* **Work required**
Look through the entries below and report every line that has "lines".
---------- Information ----------
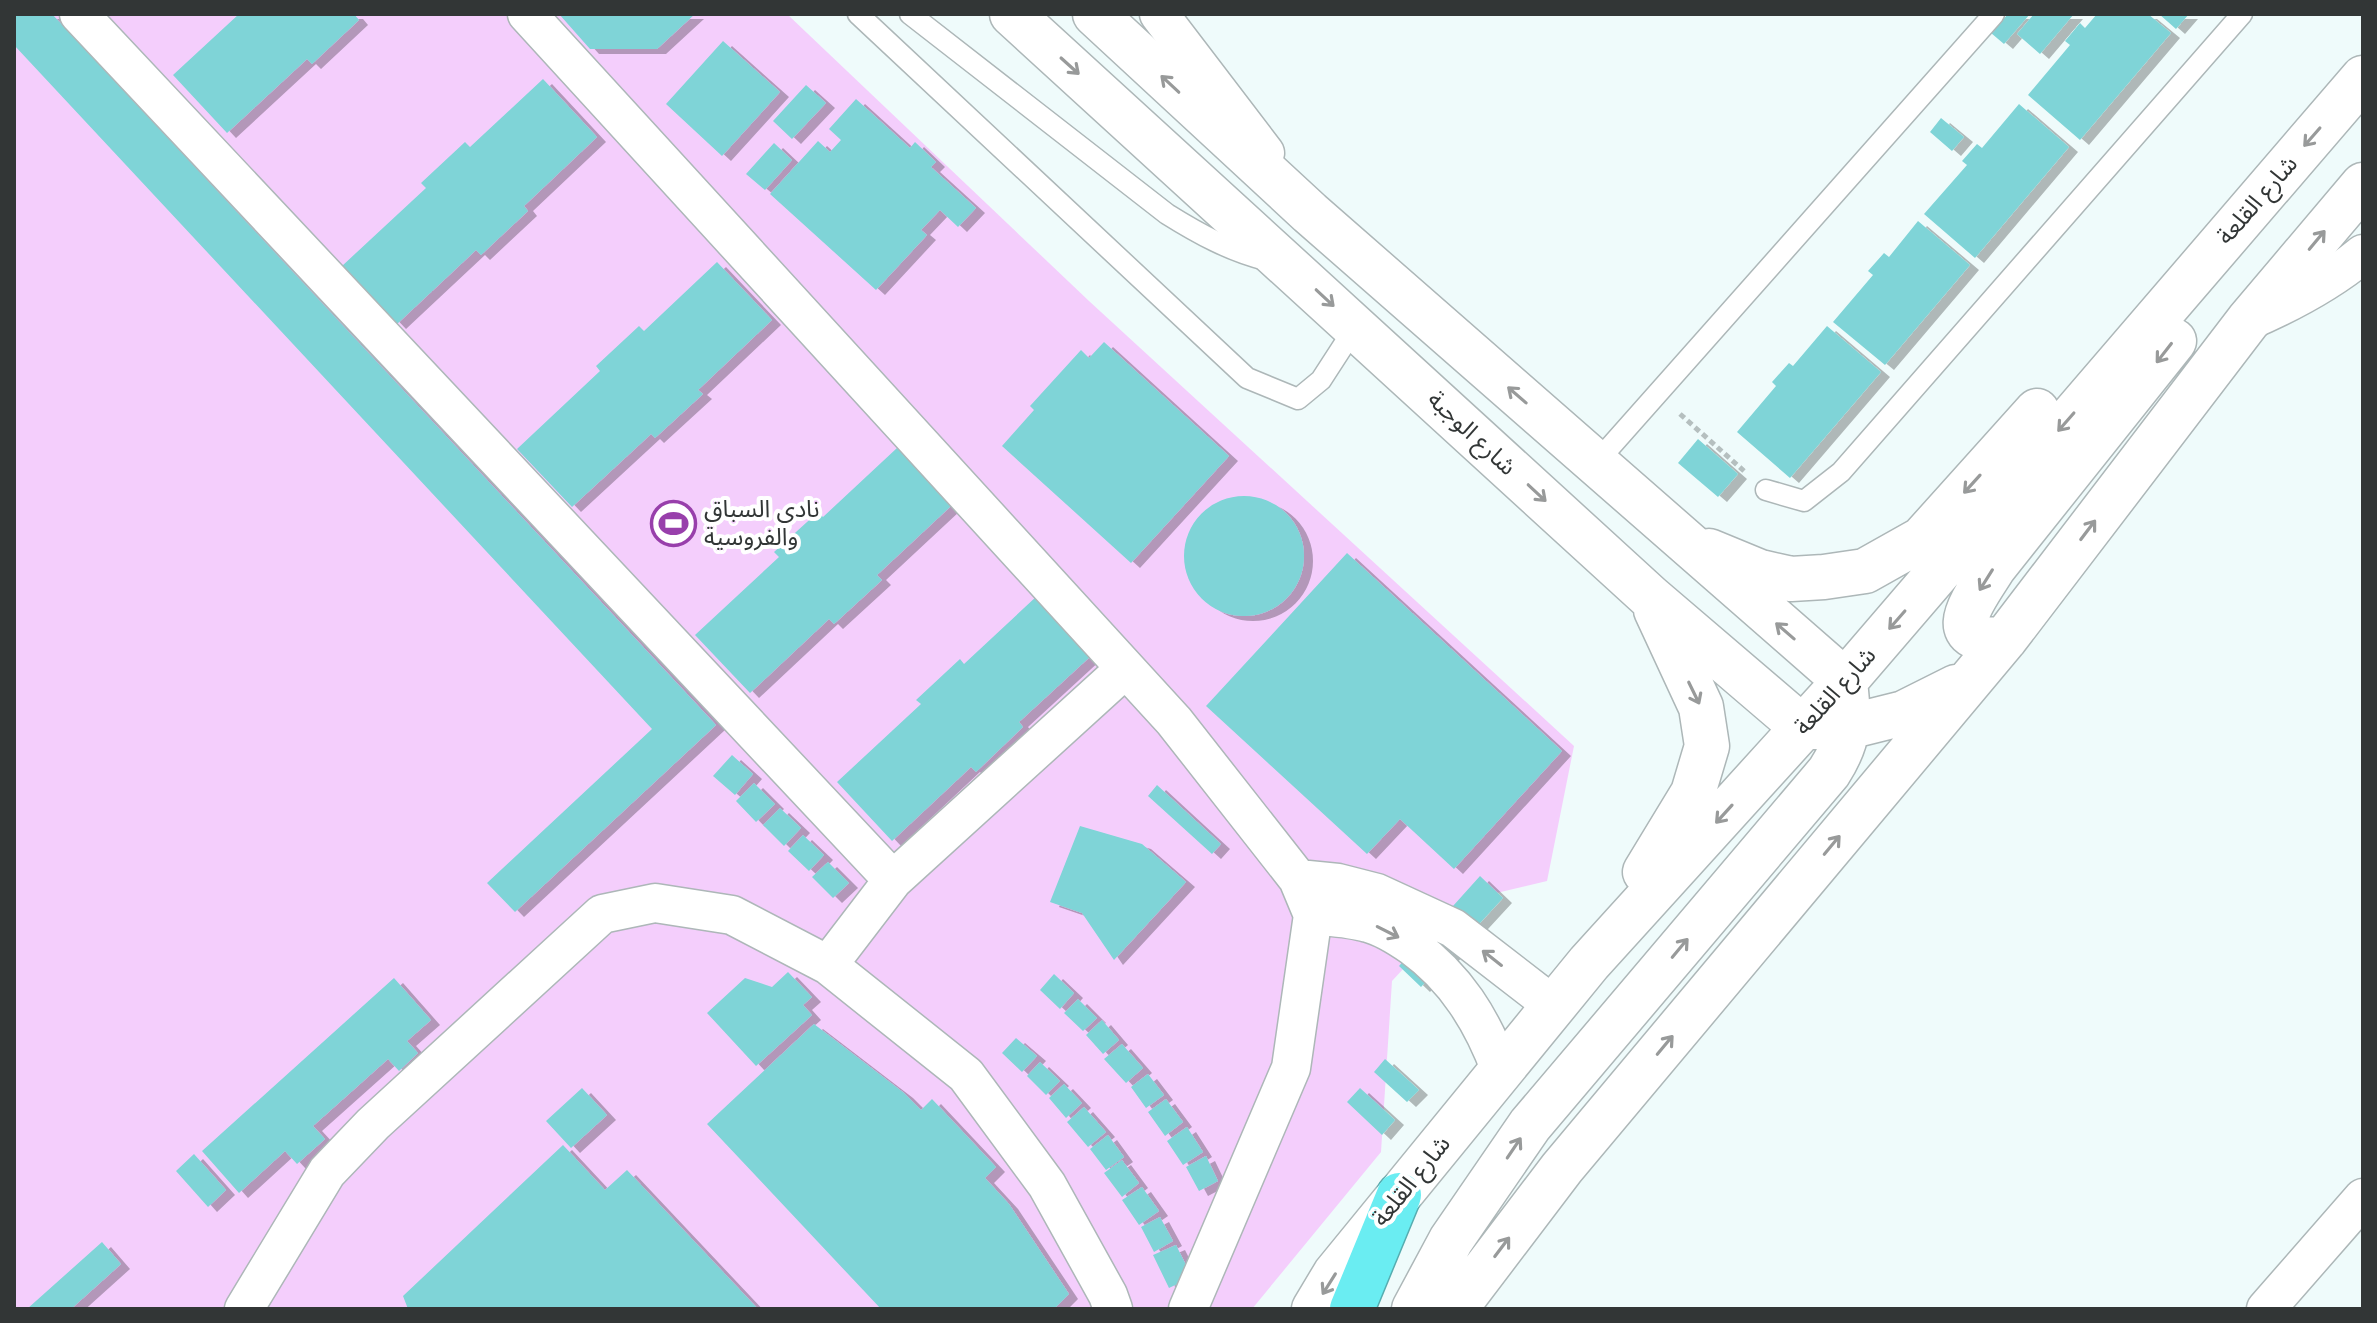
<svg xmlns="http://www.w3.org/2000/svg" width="2377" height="1323" font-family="Mulish,'Noto Sans Arabic',sans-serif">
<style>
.green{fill:#f4cefc}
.building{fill:#7fd4d7;filter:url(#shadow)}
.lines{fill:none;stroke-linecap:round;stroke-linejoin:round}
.lane-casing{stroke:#adb7b8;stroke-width:23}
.street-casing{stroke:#adb7b8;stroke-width:41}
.secondary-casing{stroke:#adb7b8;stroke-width:47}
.highway-casing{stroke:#56adb0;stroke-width:47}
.path{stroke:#b5bfbf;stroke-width:5;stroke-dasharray:6 4;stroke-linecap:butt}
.lane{stroke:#fff;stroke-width:20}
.street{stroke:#fff;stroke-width:38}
.secondary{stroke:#fff;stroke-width:44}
.highway{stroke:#6aedf2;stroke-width:44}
.oneway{stroke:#989a9a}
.labels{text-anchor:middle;stroke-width:8;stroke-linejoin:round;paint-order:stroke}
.street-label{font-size:24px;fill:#323636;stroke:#fff}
.poi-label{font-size:24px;fill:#323636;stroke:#fff;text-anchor:start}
</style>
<defs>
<filter id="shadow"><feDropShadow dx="9" dy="5" stdDeviation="0" flood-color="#0004"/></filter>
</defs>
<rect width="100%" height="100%" fill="#effbfb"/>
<path class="green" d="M14 14H787L1089 301 1574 746 1547 881 1467 900 1392 981 1381 1152 1252 1309H14Z"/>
<path class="building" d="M14 14H52L716 725 515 912 487 883 652 729 14 45Z
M239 14H354L359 20 312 64 307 59 227 133 173 75Z
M559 14H695L657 49H590Z
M2008 14H2030L2004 44 1991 33Z
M2034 14H2074L2040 54 2017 34Z
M2097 14H2148L2171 33 2080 140 2028 95 2070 45 2065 41 2080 23 2085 28Z
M2159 14H2189L2176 29Z
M723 41 780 92 722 156 666 104Z
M543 79 597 137 524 206 528 211 481 255 476 250 397 324 342 266 426 188 421 183 465 142 470 147Z
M806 85 826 103 792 139 773 121Z
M856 99 910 148 915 142 936 162 931 167 976 208 958 227 940 210 921 230 927 235 876 290 770 194 818 141 830 152 841 140 829 129Z
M2019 104 2069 147 1975 258 1924 214 1967 165 1962 161 1977 144 1982 148Z
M1941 118 1964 137 1952 151 1930 132Z
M774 143 792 160 765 190 746 174Z
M1918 221 1970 265 1885 365 1833 322 1873 275 1868 271 1884 253 1889 257Z
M717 262 772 320 698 390 703 394 655 438 651 434 572 507 517 449 600 371 596 366 639 326 644 331Z
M1827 326 1881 372 1790 478 1737 432 1776 386 1772 382 1789 363 1793 366Z
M1104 342 1229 456 1131 563 1002 446 1034 410 1030 406 1081 350 1089 358Z
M1698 439 1738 474 1718 497 1678 463Z
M897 448 951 506 877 575 882 580 834 624 829 619 750 693 695 635 779 557 774 552 818 512 823 517Z
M1184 556a60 60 0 1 1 120 0a60 60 0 1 1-120 0Z
M1347 553 1562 751 1454 869 1400 819 1367 854 1206 706Z
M1038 595 1093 654 1019 722 1023 727 976 772 971 767 892 841 837 782 921 704 916 700 960 659 964 664Z
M732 755 753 774 735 795 713 776Z
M754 783 775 804 756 822 736 801Z
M1157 785 1221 844 1212 854 1148 796Z
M780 808 801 828 784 846 763 825Z
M1080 826 1142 844 1186 882 1114 960 1082 913 1050 902Z
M803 835 824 855 809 871 788 851Z
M828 862 849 883 833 898 812 877Z
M1480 876 1503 898 1421 987 1399 966Z
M788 972 812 997 803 1005 812 1015 756 1066 707 1013 745 978 772 987Z
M1054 974 1074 993 1060 1009 1040 990Z
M394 978 431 1020 407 1041 418 1053 399 1071 388 1059 313 1126 325 1139 297 1164 285 1151 239 1193 202 1151Z
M1078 999 1097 1018 1083 1031 1064 1013Z
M1102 1020 1119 1040 1103 1054 1086 1035Z
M814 1024 904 1093 921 1110 932 1099 996 1167 985 1178 1009 1204 1069 1294 1054 1309H881L707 1124Z
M1016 1038 1037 1056 1022 1072 1002 1053Z
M1122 1044 1143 1068 1126 1083 1104 1059Z
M1385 1059 1419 1090 1407 1102 1374 1072Z
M1040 1062 1060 1081 1046 1095 1027 1076Z
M1148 1074 1164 1095 1146 1108 1131 1087Z
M1064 1084 1082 1103 1066 1118 1049 1098Z
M582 1088 607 1115 571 1148 546 1121Z
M1360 1088 1395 1120 1382 1135 1347 1102Z
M1166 1099 1183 1122 1165 1136 1148 1112Z
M1084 1107 1106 1132 1088 1147 1067 1122Z
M1187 1127 1203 1152 1183 1165 1167 1141Z
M1108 1135 1124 1157 1106 1170 1090 1149Z
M563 1145 605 1190 627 1170 758 1309H408L403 1296Z
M194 1154 226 1190 208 1207 176 1171Z
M1206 1156 1218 1181 1199 1191 1186 1167Z
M1122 1160 1139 1183 1122 1197 1104 1173Z
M1142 1187 1159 1211 1139 1225 1122 1200Z
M1160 1217 1173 1241 1154 1252 1141 1227Z
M102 1242 121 1264 71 1309H27Z
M1176 1245 1192 1277 1169 1288 1153 1255Z"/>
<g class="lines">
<defs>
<path id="lane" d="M858 14 1247 378 1298 399 1321 380 1356 326
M910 14 1167 214C1199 234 1230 251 1266 260
M1595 464 1994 14
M1766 490 1804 501 1841 472 2242 14"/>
<path id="street" d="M79 14 893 880
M527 14 1174 721 1298 879 1313 915 1291 1068 1188 1309
M1159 14 1265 153
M2248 321C2290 303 2328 283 2363 254
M1298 879 1338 883 1377 893 1453 928 1554 1006
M1313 915C1331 917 1351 918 1368 923 1383 927 1399 937 1412 946 1456 978 1482 1020 1501 1071
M828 965 893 880 1125 669
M244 1309 327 1172 373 1124 602 914 655 903 732 915 828 965 966 1075 1047 1185 1108 1295 1113 1309
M2266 1309 2363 1198"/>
<path id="secondary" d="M1012 14 1650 597 1802 727H1848L1904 713 1956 687
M1095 14 1310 213 1845 681C1849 720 1851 738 1829 772L1530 1125 1451 1240 1414 1309
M1709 551 1760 572 1791 579 1824 577 1865 571 1922 539 2037 411
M2005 639C1936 645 1975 598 1994 567L2174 341
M1645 872 1693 793 1707 746 1701 707 1656 610
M1314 1309 1335 1274 1589 963 1845 681 2363 78
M1455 1309 1562 1168 2005 639 2248 321 2363 185"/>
<path id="highway" d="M1352 1309 1399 1195"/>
</defs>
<use href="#lane" class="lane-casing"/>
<use href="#street" class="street-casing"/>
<use href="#secondary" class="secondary-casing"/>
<use href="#highway" class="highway-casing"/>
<path class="path" d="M1680 414 1744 471"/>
<use href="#lane" class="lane"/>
<use href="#street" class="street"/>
<use href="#secondary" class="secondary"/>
<use href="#highway" class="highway"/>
</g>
<defs><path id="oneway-shaft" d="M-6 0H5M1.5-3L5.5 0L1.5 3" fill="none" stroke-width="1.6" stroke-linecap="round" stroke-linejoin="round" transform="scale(2)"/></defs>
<g class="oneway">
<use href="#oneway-shaft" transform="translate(1070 66) rotate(42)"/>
<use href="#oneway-shaft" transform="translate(1170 84) rotate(-137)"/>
<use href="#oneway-shaft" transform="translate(2312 137) rotate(131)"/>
<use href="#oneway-shaft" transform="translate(2317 240) rotate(-50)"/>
<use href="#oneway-shaft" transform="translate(1325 298) rotate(43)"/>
<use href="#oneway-shaft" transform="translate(2164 353) rotate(128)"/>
<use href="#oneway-shaft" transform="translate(1517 395) rotate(-139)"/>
<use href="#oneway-shaft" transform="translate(2066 422) rotate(131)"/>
<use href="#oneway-shaft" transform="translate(1972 484) rotate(132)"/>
<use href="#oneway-shaft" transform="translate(1537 493) rotate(43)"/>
<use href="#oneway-shaft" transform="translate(2088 530) rotate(-53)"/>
<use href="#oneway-shaft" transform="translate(1986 580) rotate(122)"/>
<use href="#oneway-shaft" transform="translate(1897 620) rotate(131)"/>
<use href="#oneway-shaft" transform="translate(1785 631) rotate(-139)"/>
<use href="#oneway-shaft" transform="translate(1694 693) rotate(64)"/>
<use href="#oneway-shaft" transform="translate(1724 814) rotate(132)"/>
<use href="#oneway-shaft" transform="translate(1832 845) rotate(-50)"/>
<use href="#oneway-shaft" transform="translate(1388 932) rotate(27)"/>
<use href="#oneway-shaft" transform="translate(1680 948) rotate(-50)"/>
<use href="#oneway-shaft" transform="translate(1492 958) rotate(-142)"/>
<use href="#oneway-shaft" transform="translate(1665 1045) rotate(-50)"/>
<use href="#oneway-shaft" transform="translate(1514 1148) rotate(-56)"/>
<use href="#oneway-shaft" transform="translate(1502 1247) rotate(-53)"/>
<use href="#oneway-shaft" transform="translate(1329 1284) rotate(122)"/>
</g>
<defs>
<symbol id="stadium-ring" viewBox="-11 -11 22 22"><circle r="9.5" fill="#fff" stroke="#983fab" stroke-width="1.5"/><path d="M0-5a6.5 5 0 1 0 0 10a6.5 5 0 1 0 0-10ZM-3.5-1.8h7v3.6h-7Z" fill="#983fab"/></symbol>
</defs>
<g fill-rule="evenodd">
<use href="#stadium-ring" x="648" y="498" width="51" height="51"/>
</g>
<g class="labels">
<g class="street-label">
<text transform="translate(2257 200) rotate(-49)" y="8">شارع القلعة</text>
<text transform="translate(1472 433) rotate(43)" y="8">شارع الوجبة</text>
<text transform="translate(1835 691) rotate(-48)" y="8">شارع القلعة</text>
<text transform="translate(1411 1181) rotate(-51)" y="8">شارع القلعة</text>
</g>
<g class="poi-label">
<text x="704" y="517">نادي السباق<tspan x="704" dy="28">والفروسية</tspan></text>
</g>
</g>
<rect width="2377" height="1323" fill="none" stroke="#323636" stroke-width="32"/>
</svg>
----------
* **Answer for this exercise**
.lines{fill:none;stroke-linecap:round;stroke-linejoin:round}
<g class="lines">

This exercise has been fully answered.